By: LCMS NJ District President Dr. Tony Steinbronn
One of the more helpful books on mission and evangelism has been written by George Hunter III, professor emeritus at Asbury Theological Seminary; here are a few of Hunter’s observations in his book titled “Celtic Evangelism”:
+. the Christian church, in the West, faces populations who are increasing “secular” – people with no Christian memory and who don’t know what Christians are talking about
+. these populations are increasingly “neo-barbarian” in that they lack refinement and often their lives are out of control
+. yet these same populations are increasingly receptive to exploring worldview options – from Astrology to Zen Buddhism – as they search “in all the wrong places” to make sense of their lives and find their soul’s true home
+. in the face of this changing Western culture, many Western churches are in denial; and most of Western church leaders who are not in denial do not know how to engage the epidemic number of secular, postmodern, neo-barbarians outside of their churches
In light of these observations, Professor Hunter has this thought for us to consider: can the ancient movement known as Celtic Christianity show us some ways forward in the 21st century?

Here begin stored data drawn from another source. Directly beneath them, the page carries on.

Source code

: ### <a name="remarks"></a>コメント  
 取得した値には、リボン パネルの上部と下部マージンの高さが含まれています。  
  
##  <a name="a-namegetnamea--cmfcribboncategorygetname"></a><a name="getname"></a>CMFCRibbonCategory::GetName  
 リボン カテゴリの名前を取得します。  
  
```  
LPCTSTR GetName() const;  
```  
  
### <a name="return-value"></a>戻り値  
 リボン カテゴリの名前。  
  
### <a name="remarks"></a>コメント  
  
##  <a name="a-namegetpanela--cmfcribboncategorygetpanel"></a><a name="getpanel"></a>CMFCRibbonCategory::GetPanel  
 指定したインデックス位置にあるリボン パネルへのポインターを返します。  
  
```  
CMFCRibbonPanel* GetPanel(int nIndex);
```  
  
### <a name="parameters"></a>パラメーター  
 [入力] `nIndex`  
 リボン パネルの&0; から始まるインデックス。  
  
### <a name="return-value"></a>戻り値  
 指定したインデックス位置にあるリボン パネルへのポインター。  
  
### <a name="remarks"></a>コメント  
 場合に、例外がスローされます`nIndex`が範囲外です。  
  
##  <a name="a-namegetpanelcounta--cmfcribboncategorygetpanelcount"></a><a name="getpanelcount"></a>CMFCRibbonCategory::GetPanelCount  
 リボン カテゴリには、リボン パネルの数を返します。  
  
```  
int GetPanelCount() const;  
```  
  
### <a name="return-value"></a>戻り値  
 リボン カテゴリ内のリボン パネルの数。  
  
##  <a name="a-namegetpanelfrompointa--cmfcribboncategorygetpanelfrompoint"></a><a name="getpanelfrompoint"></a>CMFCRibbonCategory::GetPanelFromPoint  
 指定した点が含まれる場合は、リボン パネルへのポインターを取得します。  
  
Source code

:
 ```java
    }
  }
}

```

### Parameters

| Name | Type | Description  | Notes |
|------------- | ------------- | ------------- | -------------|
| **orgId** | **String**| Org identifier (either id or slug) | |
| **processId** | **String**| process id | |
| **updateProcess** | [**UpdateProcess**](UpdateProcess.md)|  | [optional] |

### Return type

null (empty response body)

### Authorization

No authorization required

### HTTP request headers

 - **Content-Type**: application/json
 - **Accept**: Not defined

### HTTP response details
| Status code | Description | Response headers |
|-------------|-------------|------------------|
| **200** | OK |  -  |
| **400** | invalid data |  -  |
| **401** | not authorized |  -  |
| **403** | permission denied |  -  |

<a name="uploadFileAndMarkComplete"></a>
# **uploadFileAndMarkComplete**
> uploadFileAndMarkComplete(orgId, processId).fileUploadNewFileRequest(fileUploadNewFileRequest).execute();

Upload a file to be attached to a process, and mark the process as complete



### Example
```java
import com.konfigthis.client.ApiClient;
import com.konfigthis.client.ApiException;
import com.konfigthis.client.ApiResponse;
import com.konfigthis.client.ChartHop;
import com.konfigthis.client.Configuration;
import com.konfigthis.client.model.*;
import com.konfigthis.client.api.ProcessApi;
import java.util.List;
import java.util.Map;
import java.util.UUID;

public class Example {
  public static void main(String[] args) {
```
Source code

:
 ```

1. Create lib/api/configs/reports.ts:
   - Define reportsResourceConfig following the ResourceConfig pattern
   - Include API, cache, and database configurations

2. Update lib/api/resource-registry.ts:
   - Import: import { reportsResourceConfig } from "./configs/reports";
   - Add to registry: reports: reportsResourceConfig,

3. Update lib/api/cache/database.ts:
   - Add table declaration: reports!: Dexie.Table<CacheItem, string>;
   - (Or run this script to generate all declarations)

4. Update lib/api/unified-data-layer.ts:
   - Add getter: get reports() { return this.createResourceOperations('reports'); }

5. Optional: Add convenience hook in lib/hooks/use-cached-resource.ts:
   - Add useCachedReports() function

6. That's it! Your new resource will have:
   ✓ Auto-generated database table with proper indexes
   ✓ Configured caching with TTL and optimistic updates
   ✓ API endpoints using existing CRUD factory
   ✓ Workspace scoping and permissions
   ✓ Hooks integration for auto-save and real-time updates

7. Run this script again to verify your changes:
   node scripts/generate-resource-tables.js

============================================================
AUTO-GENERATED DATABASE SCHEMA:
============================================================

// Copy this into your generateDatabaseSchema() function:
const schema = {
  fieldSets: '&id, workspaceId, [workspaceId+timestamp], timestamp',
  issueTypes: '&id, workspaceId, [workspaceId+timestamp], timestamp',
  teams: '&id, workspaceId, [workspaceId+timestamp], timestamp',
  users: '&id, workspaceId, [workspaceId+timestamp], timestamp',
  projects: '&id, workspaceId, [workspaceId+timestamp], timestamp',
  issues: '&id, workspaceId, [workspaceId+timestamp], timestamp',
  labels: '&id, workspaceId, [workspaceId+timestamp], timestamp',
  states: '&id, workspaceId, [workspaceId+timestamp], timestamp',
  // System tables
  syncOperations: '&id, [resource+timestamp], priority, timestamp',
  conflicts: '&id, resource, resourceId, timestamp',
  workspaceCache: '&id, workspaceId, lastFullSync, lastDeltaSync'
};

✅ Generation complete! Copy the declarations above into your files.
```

We planned on holding a district workshop this Saturday designed from George’s research, but due to lack of registration and concerns about the coronavirus, we decided to cancel. However, we plan on recording the event and making it available to view. If you'd like access to the recorded material please email Susan at email@example.com.
A final piece of information for your reflection: Patrick, and those who served with him, baptized tens of thousands of converts, planted 700 churches, and ordained 1,000 priests; with 30 to 40 of the 150 Irish tribes becoming substantially Christian by the time of his death just twenty-eight years later.
On December 5, 2020, a follow-up workshop will be held at Redeemer Lutheran Church, Westfield, NJ, that will review and discuss various themes and strategies that have been used to evangelize “secular people,” gleaned from George Hunter’s book How to Reach Secular People.